The new director, however, is an affable bankruptcy lawyer and former university professor, and his role is decidedly different from his predecessors’. Ricardo Giraldo is dismantling the agency, which had once been considered a key component of the U.S.-backed effort to roll back the cocaine trade but has been paralyzed by one embarrassing scandal after another.
And in recent weeks, Semana magazine revealed how rogue agents tried to kill the current interior minister and how other agency employees provided drug trafficking organizations with secret files, including the names of undercover agents and informants.
Government officials have tried to downplay what some analysts have called the transformation of the DAS into a criminal organization.
What has been clear is that the agency has been “a deeply dysfunctional organization, without a clear mission, that is unable to deliver strategic intelligence,” as Douglas Porch, an intelligence expert at the California-based Naval Postgraduate School, put it in a long report.
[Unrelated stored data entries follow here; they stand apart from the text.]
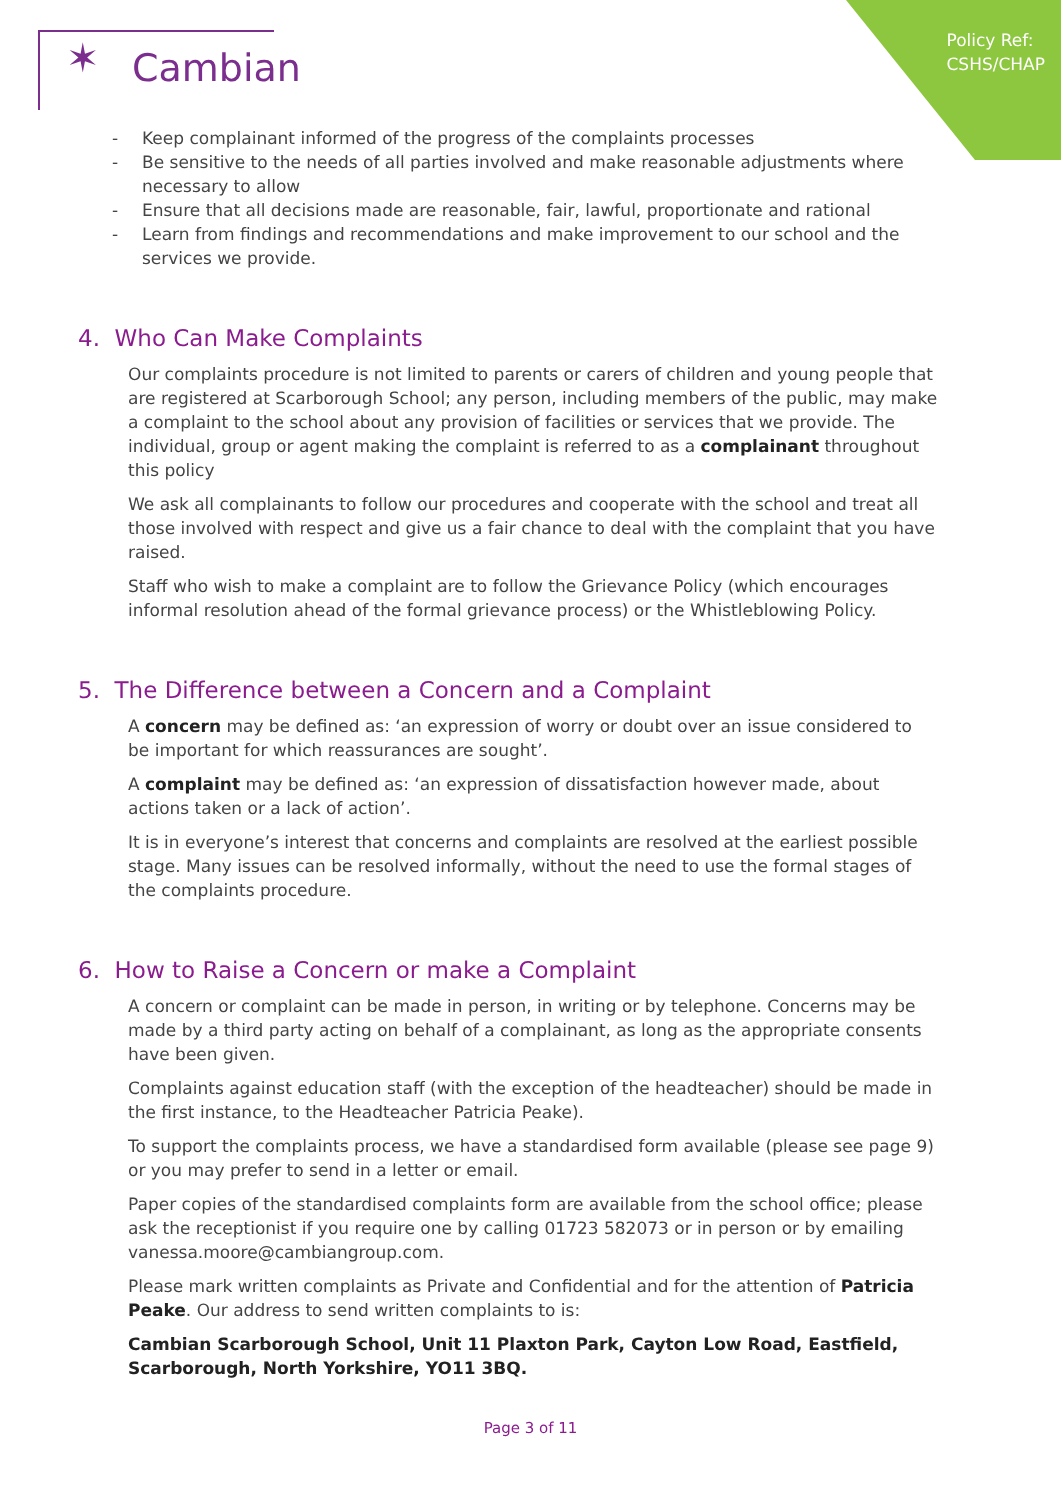Policy Ref:
CSHS/CHAP
✶ Cambian
Keep complainant informed of the progress of the complaints processes
Be sensitive to the needs of all parties involved and make reasonable adjustments where necessary to allow
Ensure that all decisions made are reasonable, fair, lawful, proportionate and rational
Learn from findings and recommendations and make improvement to our school and the services we provide.
4. Who Can Make Complaints
Our complaints procedure is not limited to parents or carers of children and young people that are registered at Scarborough School; any person, including members of the public, may make a complaint to the school about any provision of facilities or services that we provide. The individual, group or agent making the complaint is referred to as a complainant throughout this policy
We ask all complainants to follow our procedures and cooperate with the school and treat all those involved with respect and give us a fair chance to deal with the complaint that you have raised.
Staff who wish to make a complaint are to follow the Grievance Policy (which encourages informal resolution ahead of the formal grievance process) or the Whistleblowing Policy.
5. The Difference between a Concern and a Complaint
A concern may be defined as: ‘an expression of worry or doubt over an issue considered to be important for which reassurances are sought’.
A complaint may be defined as: ‘an expression of dissatisfaction however made, about actions taken or a lack of action’.
It is in everyone’s interest that concerns and complaints are resolved at the earliest possible stage. Many issues can be resolved informally, without the need to use the formal stages of the complaints procedure.
6. How to Raise a Concern or make a Complaint
A concern or complaint can be made in person, in writing or by telephone. Concerns may be made by a third party acting on behalf of a complainant, as long as the appropriate consents have been given.
Complaints against education staff (with the exception of the headteacher) should be made in the first instance, to the Headteacher Patricia Peake).
To support the complaints process, we have a standardised form available (please see page 9) or you may prefer to send in a letter or email.
Paper copies of the standardised complaints form are available from the school office; please ask the receptionist if you require one by calling 01723 582073 or in person or by emailing vanessa.moore@cambiangroup.com.
Please mark written complaints as Private and Confidential and for the attention of Patricia Peake. Our address to send written complaints to is:
Cambian Scarborough School, Unit 11 Plaxton Park, Cayton Low Road, Eastfield, Scarborough, North Yorkshire, YO11 3BQ.
Page 3 of 11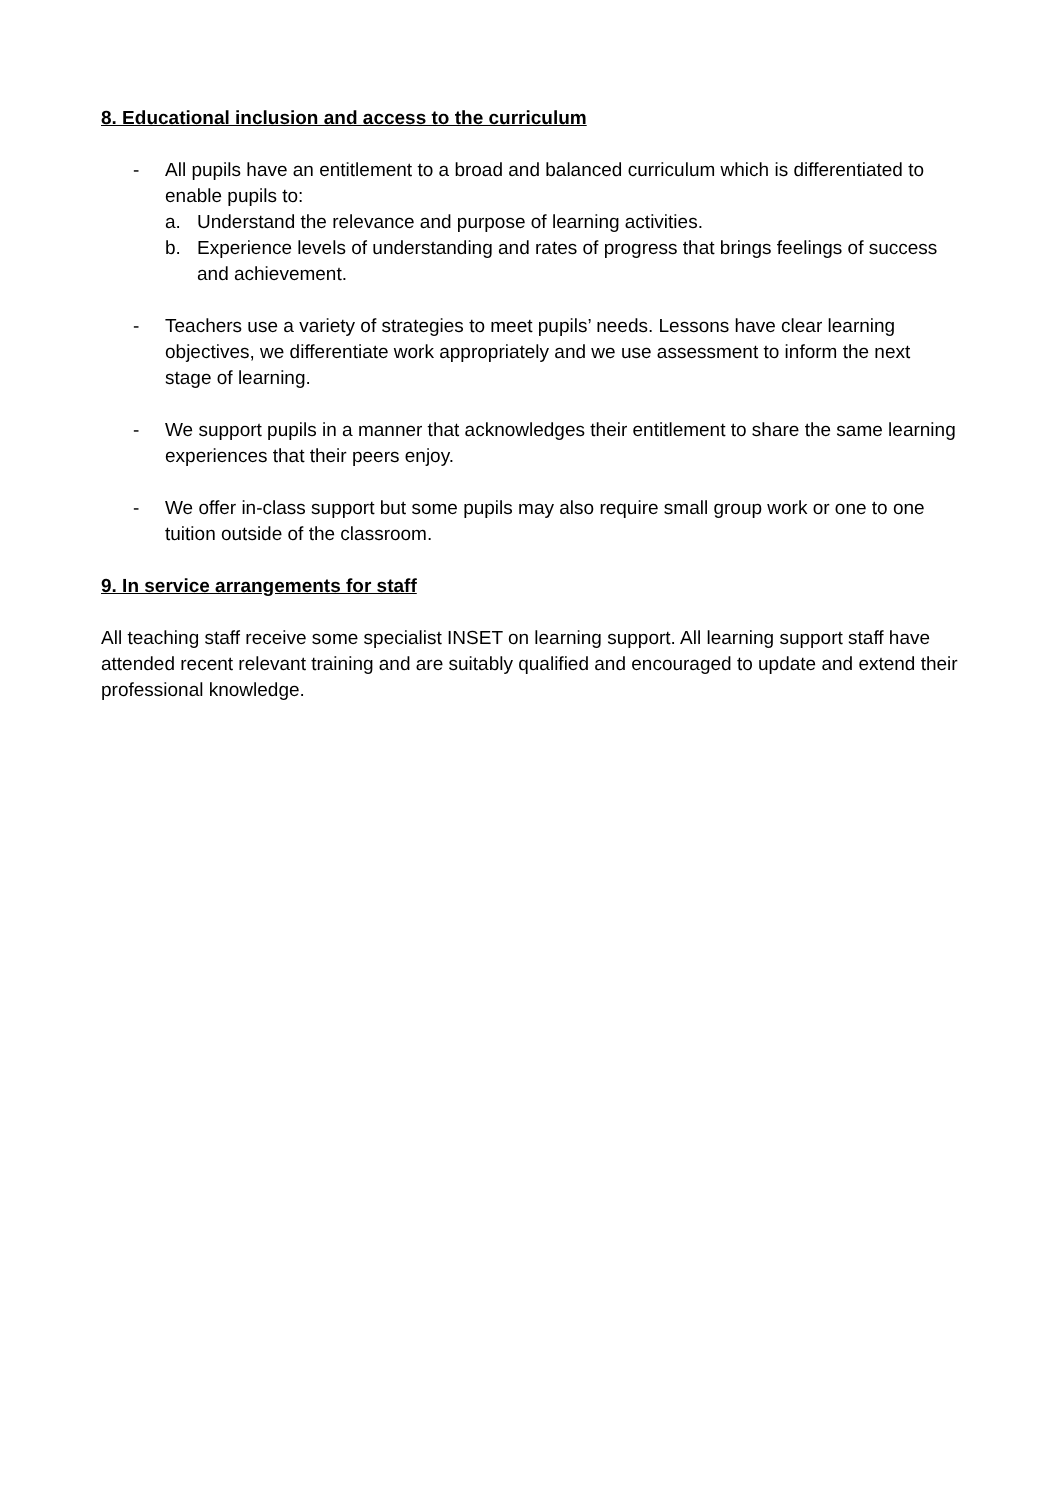8. Educational inclusion and access to the curriculum
- All pupils have an entitlement to a broad and balanced curriculum which is differentiated to enable pupils to:
a. Understand the relevance and purpose of learning activities.
b. Experience levels of understanding and rates of progress that brings feelings of success and achievement.
- Teachers use a variety of strategies to meet pupils’ needs. Lessons have clear learning objectives, we differentiate work appropriately and we use assessment to inform the next stage of learning.
- We support pupils in a manner that acknowledges their entitlement to share the same learning experiences that their peers enjoy.
- We offer in-class support but some pupils may also require small group work or one to one tuition outside of the classroom.
9. In service arrangements for staff
All teaching staff receive some specialist INSET on learning support. All learning support staff have attended recent relevant training and are suitably qualified and encouraged to update and extend their professional knowledge.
Indeed, it is has been police and army intelligence agents -- and not DAS operatives -- who have infiltrated the FARC guerrilla organization to help the military deliver paralyzing blows.
For Giraldo, 52, the job means taking apart the large, unwieldy agency and ensuring that a treasure trove of secret archives, including illegally obtained wiretaps and surveillance reports, are not stolen.
One of his overarching goals is to secure DAS documents, which are being sealed at the agency’s sprawling headquarters in Colombia’s capital and 27 satellite offices.
Under what is being informally called “the DAS archive project,” officials say they will classify and organize intelligence files and possibly permit the targets of illegal wiretaps and surveillance to review their own files, said Sergio Jaramillo, Colombia’s national security adviser.
“You set up a system so that the citizens can come forward and ask if they found their way into the DAS archive and ask for their own information,” Jaramillo said.